Analyst says banks unlikely to book full exposure as NPLs
DUBAI: United Arab Emirates banks would likely record 10 percent of their exposure to Dubai’s debt-laden conglomerates as non-performing loans (NPLs), while growth is expected to resume only in 2011, a Credit Suisse executive said.
Mohamad Hawa, head of MENA equity strategy at Credit Suisse, said the remaining exposure would likely be booked as lower interest income and considered a restructuring of debt rather than non-performing loans.
“Although you can argue that the economic value of the restructured debt is around 60-70 percent on the dollar, we don’t really think that banks have to or will take an effective rate cut of 30-40 percent,” he told on the sidelines of a research roundtable on Monday. Hawa also said the non-performing loan ratio for UAE banks stood at about 3 percent, while in a country like Kuwait, where the banking sector is similar to the UAE in terms of exposure to real estate and investment firms, the ratio was 12 percent. That signals further worries for UAE banks, according to the executive.
Concerns about the overall debt burden of Dubai’s state-linked companies mounted after Dubai announced a standstill on repaying $26 billion in debt as it restructured conglomerate Dubai World. It unveiled a $9.5 billion rescue plan for the firm in March and is currently in talks with other lenders for approving the plan..

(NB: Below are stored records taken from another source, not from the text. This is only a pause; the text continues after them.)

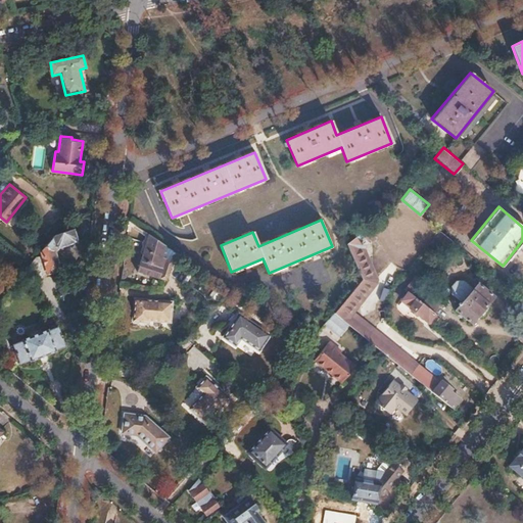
[(369,225),(363,230),(371,240),(377,235),(369,225)]
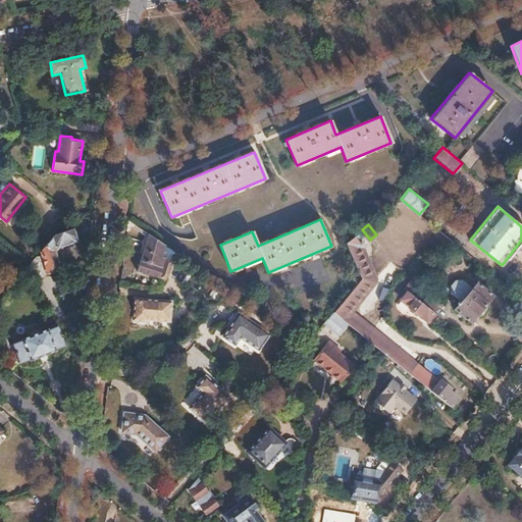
[(55,233),(40,252),(41,254),(47,273),(60,268),(60,267),(55,252),(58,247),(75,241),(76,239),(73,227),(55,233)]
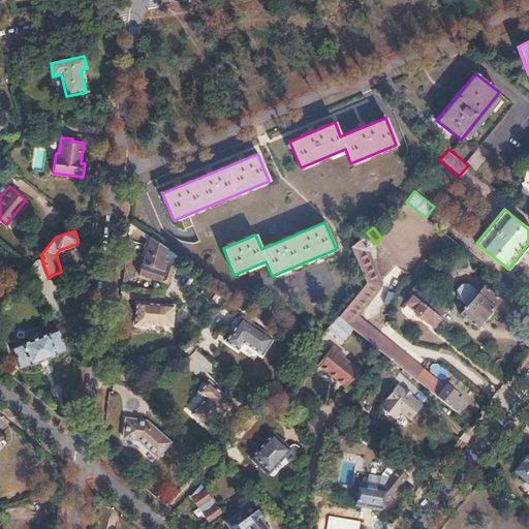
[(443,231),(439,237),(455,249),(458,244),(443,231)]
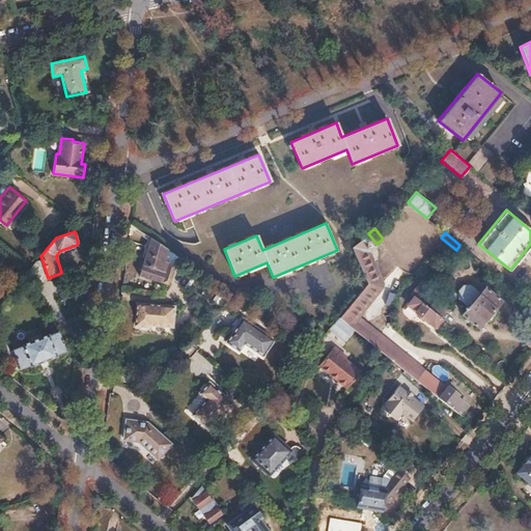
[(150,238),(140,276),(162,282),(165,272),(162,271),(164,261),(168,249),(150,238)]
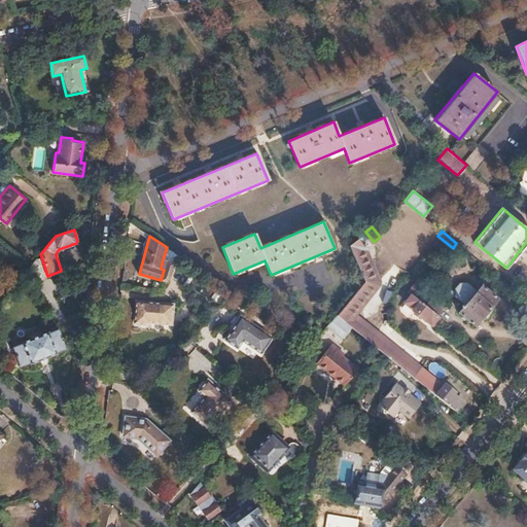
[(351,297),(337,315),(389,357),(414,377),(420,370),(351,314),(376,283),(376,279),(363,250),(364,246),(357,238),(349,244),(364,280),(351,297)]
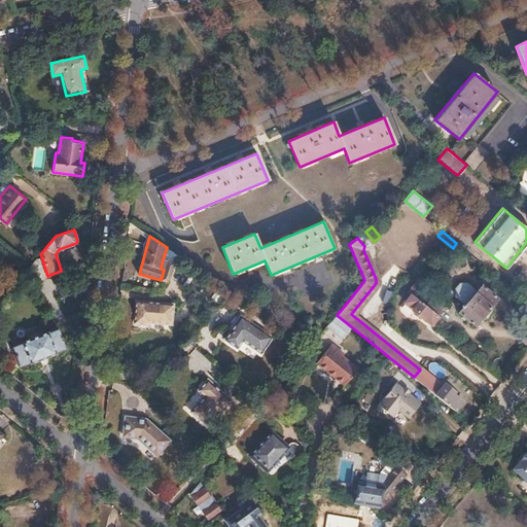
[(47,276),(41,256),(35,258),(35,259),(19,279),(33,291),(47,276)]
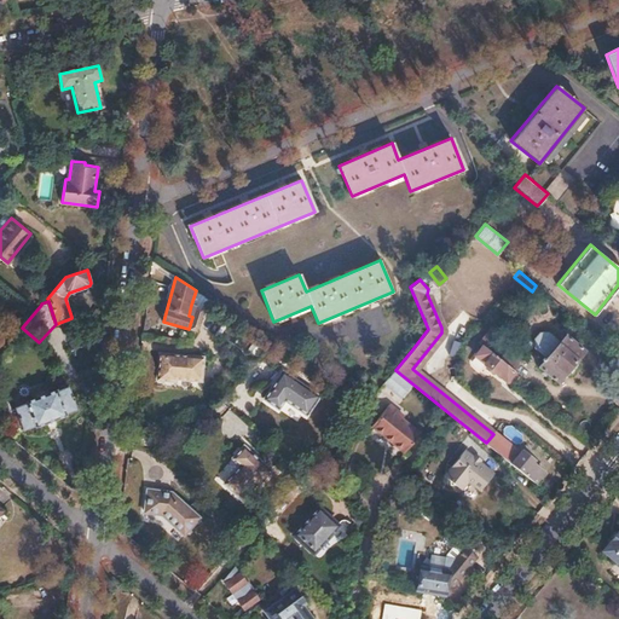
[(191,305),(189,316),(192,317),(189,329),(197,331),(204,308),(191,305)]
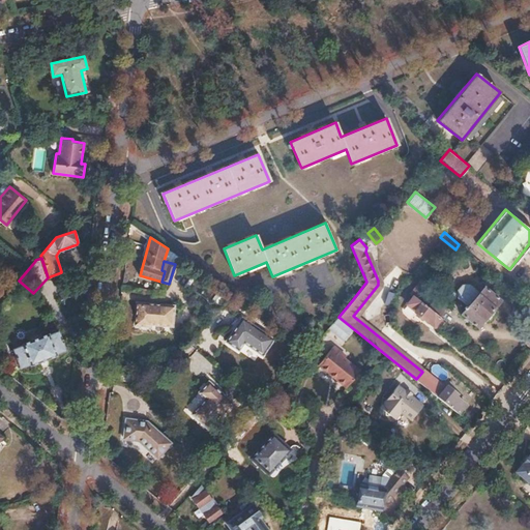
[(462,286),(458,291),(458,296),(468,305),(462,314),(477,327),(500,299),(483,286),(477,294),(467,286),(462,286)]
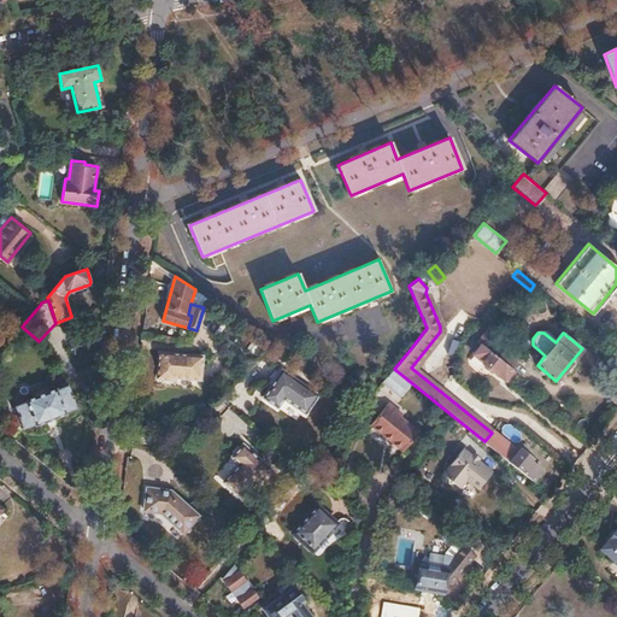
[(397,336),(381,357),(394,369),(411,348),(397,336)]
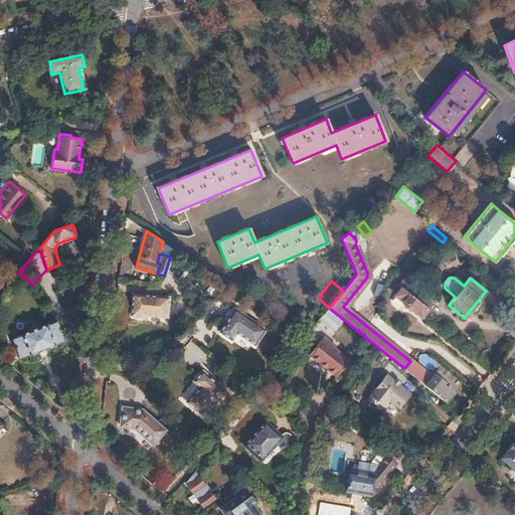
[(419,285),(410,295),(427,308),(436,298),(419,285)]
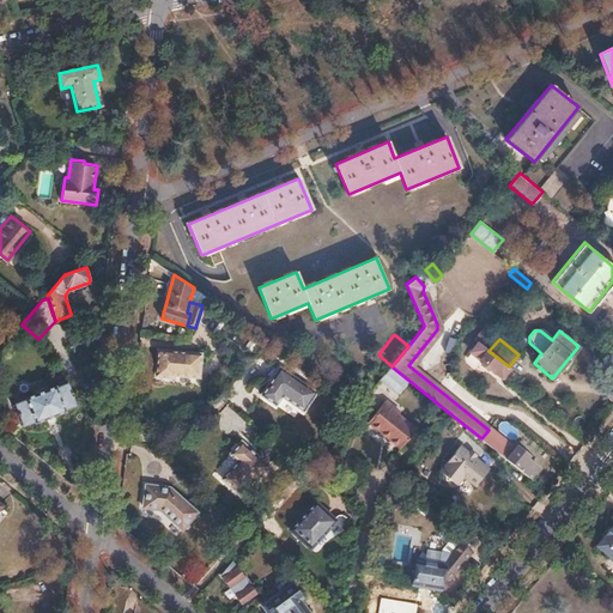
[(479,343),(472,352),(502,377),(510,368),(509,366),(489,351),(481,345),(479,343)]
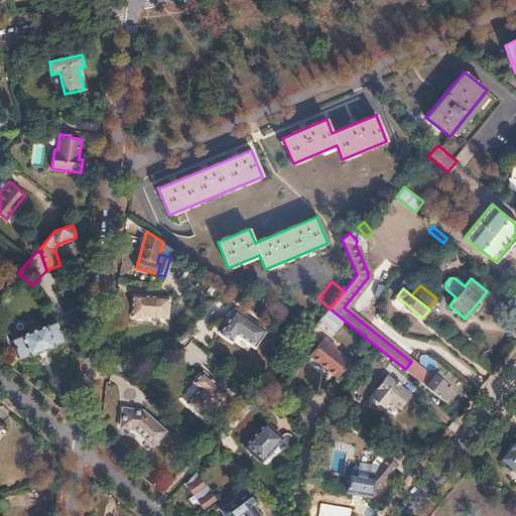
[(134,294),(131,315),(146,317),(146,314),(168,317),(170,298),(134,294)]
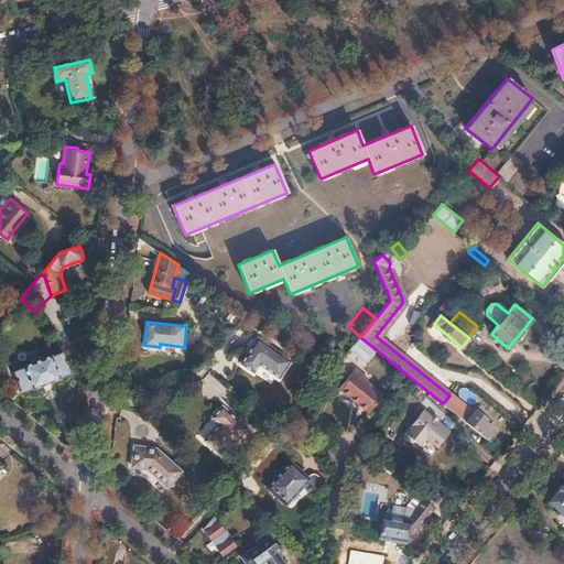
[(257,338),(239,364),(252,372),(258,365),(279,378),(290,361),(257,338)]
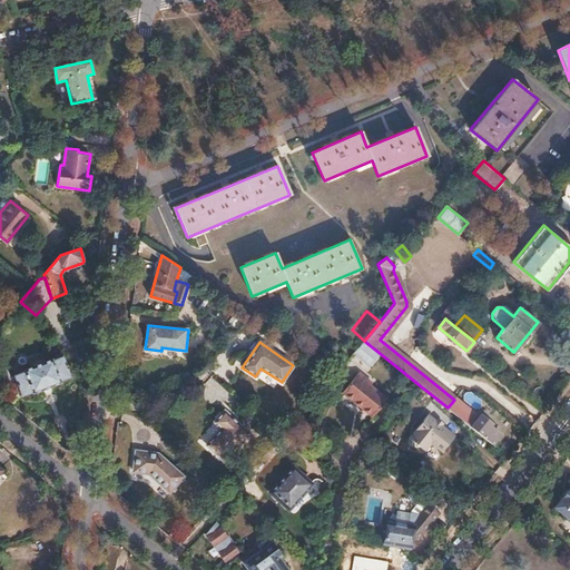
[(16,374),(13,375),(21,395),(32,391),(32,392),(61,381),(61,380),(71,376),(62,355),(60,356),(59,354),(53,356),(55,359),(51,360),(51,359),(23,369),(25,371),(21,372),(20,369),(15,371),(16,374)]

Lenders will wait up to eight years to get their $14.4 billion back but have avoided a “haircut” on their principal under the terms of the deal, which offers 1 percent cash interest and an extra 1.5-2.5 percent per annum rolled up into a lump sum payment. Aside from Dubai World, banks in the United Arab Emirates were hit as a result of the global economic crisis, as provisions against bad debt hurt profits and curtailed lending activity. Few banks have detailed their exposure but analysts have pegged the total amount of exposure to be between $10 billion and $15 billion for the UAE banking sector.
Growth to lag in 2010: Shrinking margins and subdued loan growth will hamper growth opportunities for Gulf Arab banks in 2010 and a recovery in the sector is expected only next year, Hawa said.
Banks in the region will also be impacted as non-performing loans are expected to peak in the year and valuations were not “cheap” compared with other global banks. “All in all what we are saying is that in 2010 we will see that margins are going down, loan growth is subdued and credit costs are high,” Hawa told reporters. “2011 is the growth story when banks are expected to turn in a good performance,” he added. The executive said a recovery in the banking industry was expected in 2011 as potential interest rate increases by the United States were expected to improve margins and the rate of non-performing loans was expected to fall.
Since most Gulf currencies are pegged to the dollar, an interest rate increase in the United States would help banks in the region, which are mainly deposit-funded, he said. Hawa said he preferred Abu Dhabi-based banks like National Bank of Abu Dhabi and First Gulf Bank as they had low exposure to Dubai debt and high capital reserves.